Detected change data:
· · · ·
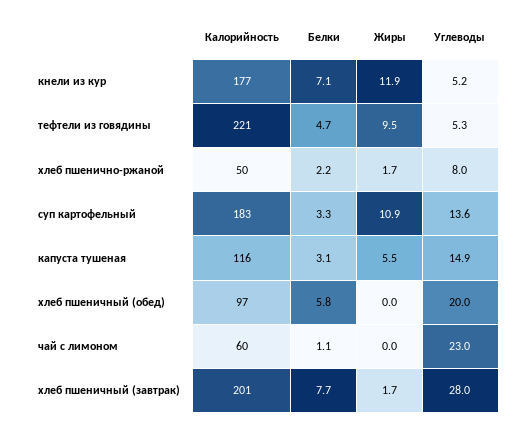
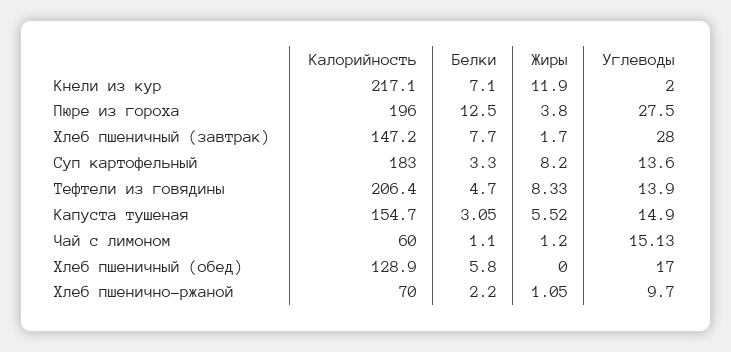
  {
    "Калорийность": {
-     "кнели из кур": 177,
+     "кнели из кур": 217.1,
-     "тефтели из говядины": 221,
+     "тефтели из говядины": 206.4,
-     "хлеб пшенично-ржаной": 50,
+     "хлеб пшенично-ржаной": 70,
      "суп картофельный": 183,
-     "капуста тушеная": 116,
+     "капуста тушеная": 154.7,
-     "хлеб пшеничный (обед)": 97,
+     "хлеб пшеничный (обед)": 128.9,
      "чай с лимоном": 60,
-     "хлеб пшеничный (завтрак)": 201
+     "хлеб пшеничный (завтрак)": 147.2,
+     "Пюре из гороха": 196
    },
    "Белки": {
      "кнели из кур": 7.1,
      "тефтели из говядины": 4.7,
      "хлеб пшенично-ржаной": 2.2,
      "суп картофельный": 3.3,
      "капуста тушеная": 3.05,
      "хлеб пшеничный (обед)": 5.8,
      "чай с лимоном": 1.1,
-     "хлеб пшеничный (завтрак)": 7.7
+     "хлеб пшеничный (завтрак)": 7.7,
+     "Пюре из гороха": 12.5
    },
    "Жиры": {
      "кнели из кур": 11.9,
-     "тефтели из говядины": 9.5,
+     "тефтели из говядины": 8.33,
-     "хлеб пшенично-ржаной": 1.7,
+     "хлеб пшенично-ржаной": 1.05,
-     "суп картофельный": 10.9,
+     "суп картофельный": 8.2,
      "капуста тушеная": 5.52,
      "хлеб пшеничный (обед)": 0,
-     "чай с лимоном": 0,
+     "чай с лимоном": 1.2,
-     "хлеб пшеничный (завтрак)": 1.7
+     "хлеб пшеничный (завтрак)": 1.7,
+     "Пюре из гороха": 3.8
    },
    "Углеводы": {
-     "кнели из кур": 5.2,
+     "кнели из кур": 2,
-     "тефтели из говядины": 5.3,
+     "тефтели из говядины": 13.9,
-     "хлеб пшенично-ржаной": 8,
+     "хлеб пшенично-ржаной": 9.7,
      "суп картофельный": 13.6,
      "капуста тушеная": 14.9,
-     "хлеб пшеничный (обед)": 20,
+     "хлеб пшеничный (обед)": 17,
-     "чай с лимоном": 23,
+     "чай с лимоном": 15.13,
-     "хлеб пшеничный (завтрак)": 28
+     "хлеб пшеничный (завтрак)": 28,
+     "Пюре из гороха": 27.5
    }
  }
· · · ·
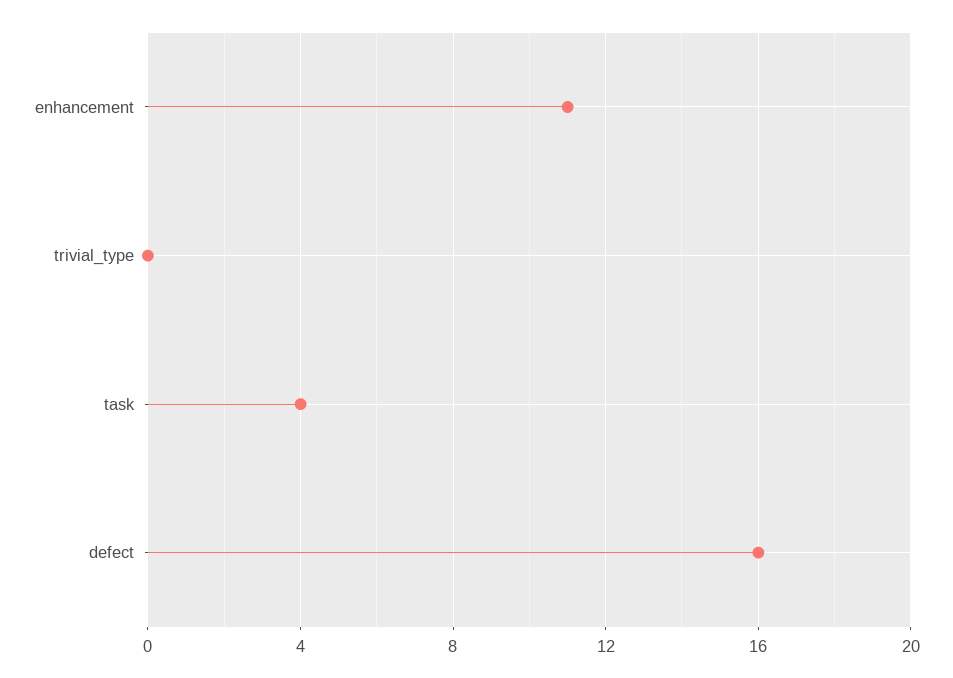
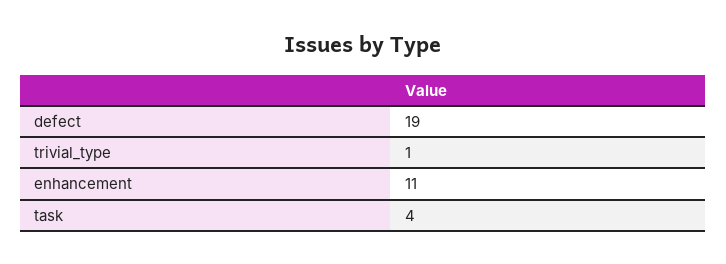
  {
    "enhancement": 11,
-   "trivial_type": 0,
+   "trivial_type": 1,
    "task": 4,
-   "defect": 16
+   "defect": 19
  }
· · · ·
WHAT THE TASK REQUIRES:
Wherever "пшенично" occurs in the entries above, copy the line it sits on.

RESULT OF THIS TASK:
-     "хлеб пшенично-ржаной": 50,
+     "хлеб пшенично-ржаной": 70,
      "хлеб пшенично-ржаной": 2.2,
-     "хлеб пшенично-ржаной": 1.7,
+     "хлеб пшенично-ржаной": 1.05,
-     "хлеб пшенично-ржаной": 8,
+     "хлеб пшенично-ржаной": 9.7,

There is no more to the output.